(Source texts of formatted documents)
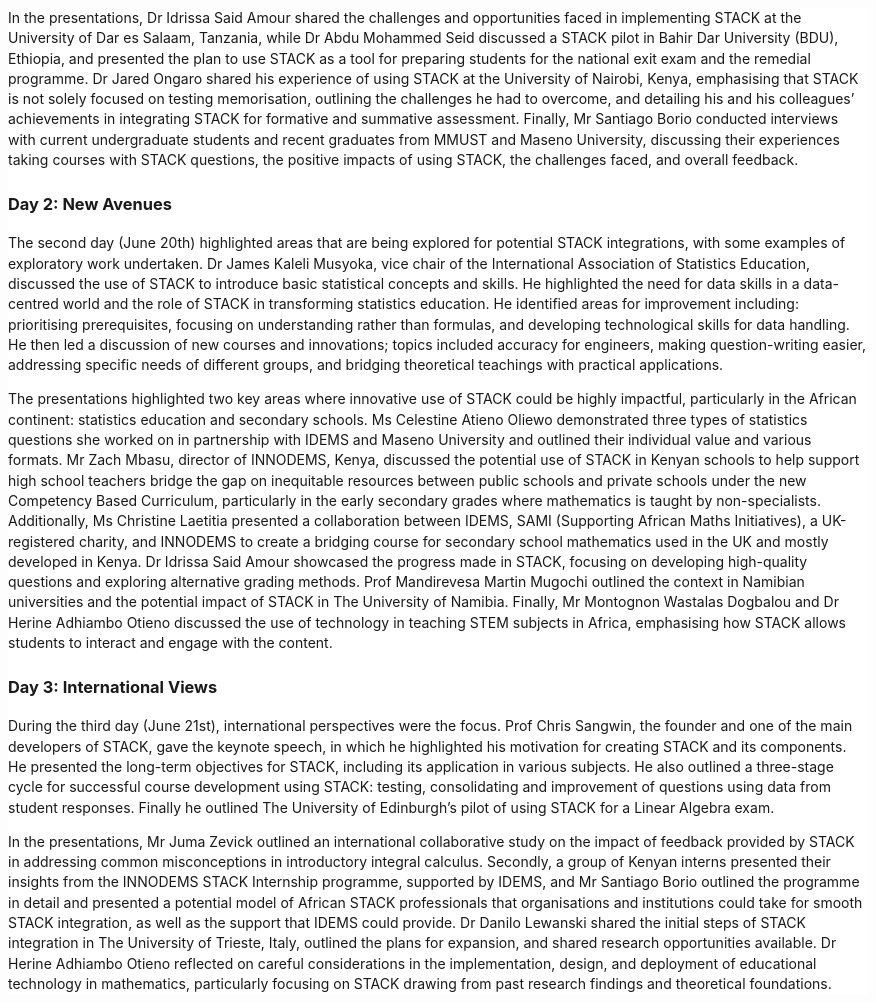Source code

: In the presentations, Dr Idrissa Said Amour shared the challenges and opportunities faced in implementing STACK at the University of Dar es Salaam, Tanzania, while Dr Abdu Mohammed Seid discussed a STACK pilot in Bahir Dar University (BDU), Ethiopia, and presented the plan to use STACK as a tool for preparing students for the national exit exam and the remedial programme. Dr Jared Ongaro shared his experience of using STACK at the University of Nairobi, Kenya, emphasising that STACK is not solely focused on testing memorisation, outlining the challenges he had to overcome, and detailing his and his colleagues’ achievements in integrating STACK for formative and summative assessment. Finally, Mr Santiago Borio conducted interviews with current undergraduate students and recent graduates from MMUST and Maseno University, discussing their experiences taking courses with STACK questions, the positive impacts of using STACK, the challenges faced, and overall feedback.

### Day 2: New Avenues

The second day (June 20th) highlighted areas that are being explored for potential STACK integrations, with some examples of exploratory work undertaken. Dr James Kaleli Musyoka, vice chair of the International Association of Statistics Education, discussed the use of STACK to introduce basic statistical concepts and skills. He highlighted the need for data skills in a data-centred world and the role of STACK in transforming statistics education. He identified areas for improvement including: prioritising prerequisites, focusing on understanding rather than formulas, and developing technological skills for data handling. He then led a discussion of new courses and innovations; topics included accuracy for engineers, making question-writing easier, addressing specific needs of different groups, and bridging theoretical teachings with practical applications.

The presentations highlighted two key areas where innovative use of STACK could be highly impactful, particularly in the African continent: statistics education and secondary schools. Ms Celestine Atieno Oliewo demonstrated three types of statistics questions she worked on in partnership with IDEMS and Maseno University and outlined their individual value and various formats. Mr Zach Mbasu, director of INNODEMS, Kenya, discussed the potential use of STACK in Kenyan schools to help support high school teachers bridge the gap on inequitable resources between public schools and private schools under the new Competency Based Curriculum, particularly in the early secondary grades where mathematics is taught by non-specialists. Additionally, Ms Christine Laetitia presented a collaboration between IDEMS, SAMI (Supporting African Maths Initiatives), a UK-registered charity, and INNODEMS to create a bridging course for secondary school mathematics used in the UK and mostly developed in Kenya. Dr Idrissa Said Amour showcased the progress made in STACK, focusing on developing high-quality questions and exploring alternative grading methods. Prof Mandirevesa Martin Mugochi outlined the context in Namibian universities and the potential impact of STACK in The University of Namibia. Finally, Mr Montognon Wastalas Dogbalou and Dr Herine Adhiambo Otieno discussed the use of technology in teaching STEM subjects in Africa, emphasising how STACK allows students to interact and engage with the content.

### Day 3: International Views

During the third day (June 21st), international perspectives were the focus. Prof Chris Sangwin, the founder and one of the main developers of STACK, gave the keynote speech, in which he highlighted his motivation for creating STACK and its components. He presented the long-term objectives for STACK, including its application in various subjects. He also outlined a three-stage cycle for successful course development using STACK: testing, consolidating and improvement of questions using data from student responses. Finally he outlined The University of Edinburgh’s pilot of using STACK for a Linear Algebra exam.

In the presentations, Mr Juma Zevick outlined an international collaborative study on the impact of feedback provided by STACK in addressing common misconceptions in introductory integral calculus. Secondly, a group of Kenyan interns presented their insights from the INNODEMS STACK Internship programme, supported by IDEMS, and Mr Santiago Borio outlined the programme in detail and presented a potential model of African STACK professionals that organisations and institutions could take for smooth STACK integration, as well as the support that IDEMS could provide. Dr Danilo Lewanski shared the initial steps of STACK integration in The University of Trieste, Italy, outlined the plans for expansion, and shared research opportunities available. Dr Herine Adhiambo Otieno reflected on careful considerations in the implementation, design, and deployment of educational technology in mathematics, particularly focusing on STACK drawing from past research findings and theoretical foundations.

Job:
After removing the pictures, set down every record above exactly as it stands.

Answer box:
Source code

: In the presentations, Dr Idrissa Said Amour shared the challenges and opportunities faced in implementing STACK at the University of Dar es Salaam, Tanzania, while Dr Abdu Mohammed Seid discussed a STACK pilot in Bahir Dar University (BDU), Ethiopia, and presented the plan to use STACK as a tool for preparing students for the national exit exam and the remedial programme. Dr Jared Ongaro shared his experience of using STACK at the University of Nairobi, Kenya, emphasising that STACK is not solely focused on testing memorisation, outlining the challenges he had to overcome, and detailing his and his colleagues’ achievements in integrating STACK for formative and summative assessment. Finally, Mr Santiago Borio conducted interviews with current undergraduate students and recent graduates from MMUST and Maseno University, discussing their experiences taking courses with STACK questions, the positive impacts of using STACK, the challenges faced, and overall feedback.

### Day 2: New Avenues

The second day (June 20th) highlighted areas that are being explored for potential STACK integrations, with some examples of exploratory work undertaken. Dr James Kaleli Musyoka, vice chair of the International Association of Statistics Education, discussed the use of STACK to introduce basic statistical concepts and skills. He highlighted the need for data skills in a data-centred world and the role of STACK in transforming statistics education. He identified areas for improvement including: prioritising prerequisites, focusing on understanding rather than formulas, and developing technological skills for data handling. He then led a discussion of new courses and innovations; topics included accuracy for engineers, making question-writing easier, addressing specific needs of different groups, and bridging theoretical teachings with practical applications.

The presentations highlighted two key areas where innovative use of STACK could be highly impactful, particularly in the African continent: statistics education and secondary schools. Ms Celestine Atieno Oliewo demonstrated three types of statistics questions she worked on in partnership with IDEMS and Maseno University and outlined their individual value and various formats. Mr Zach Mbasu, director of INNODEMS, Kenya, discussed the potential use of STACK in Kenyan schools to help support high school teachers bridge the gap on inequitable resources between public schools and private schools under the new Competency Based Curriculum, particularly in the early secondary grades where mathematics is taught by non-specialists. Additionally, Ms Christine Laetitia presented a collaboration between IDEMS, SAMI (Supporting African Maths Initiatives), a UK-registered charity, and INNODEMS to create a bridging course for secondary school mathematics used in the UK and mostly developed in Kenya. Dr Idrissa Said Amour showcased the progress made in STACK, focusing on developing high-quality questions and exploring alternative grading methods. Prof Mandirevesa Martin Mugochi outlined the context in Namibian universities and the potential impact of STACK in The University of Namibia. Finally, Mr Montognon Wastalas Dogbalou and Dr Herine Adhiambo Otieno discussed the use of technology in teaching STEM subjects in Africa, emphasising how STACK allows students to interact and engage with the content.

### Day 3: International Views

During the third day (June 21st), international perspectives were the focus. Prof Chris Sangwin, the founder and one of the main developers of STACK, gave the keynote speech, in which he highlighted his motivation for creating STACK and its components. He presented the long-term objectives for STACK, including its application in various subjects. He also outlined a three-stage cycle for successful course development using STACK: testing, consolidating and improvement of questions using data from student responses. Finally he outlined The University of Edinburgh’s pilot of using STACK for a Linear Algebra exam.

In the presentations, Mr Juma Zevick outlined an international collaborative study on the impact of feedback provided by STACK in addressing common misconceptions in introductory integral calculus. Secondly, a group of Kenyan interns presented their insights from the INNODEMS STACK Internship programme, supported by IDEMS, and Mr Santiago Borio outlined the programme in detail and presented a potential model of African STACK professionals that organisations and institutions could take for smooth STACK integration, as well as the support that IDEMS could provide. Dr Danilo Lewanski shared the initial steps of STACK integration in The University of Trieste, Italy, outlined the plans for expansion, and shared research opportunities available. Dr Herine Adhiambo Otieno reflected on careful considerations in the implementation, design, and deployment of educational technology in mathematics, particularly focusing on STACK drawing from past research findings and theoretical foundations.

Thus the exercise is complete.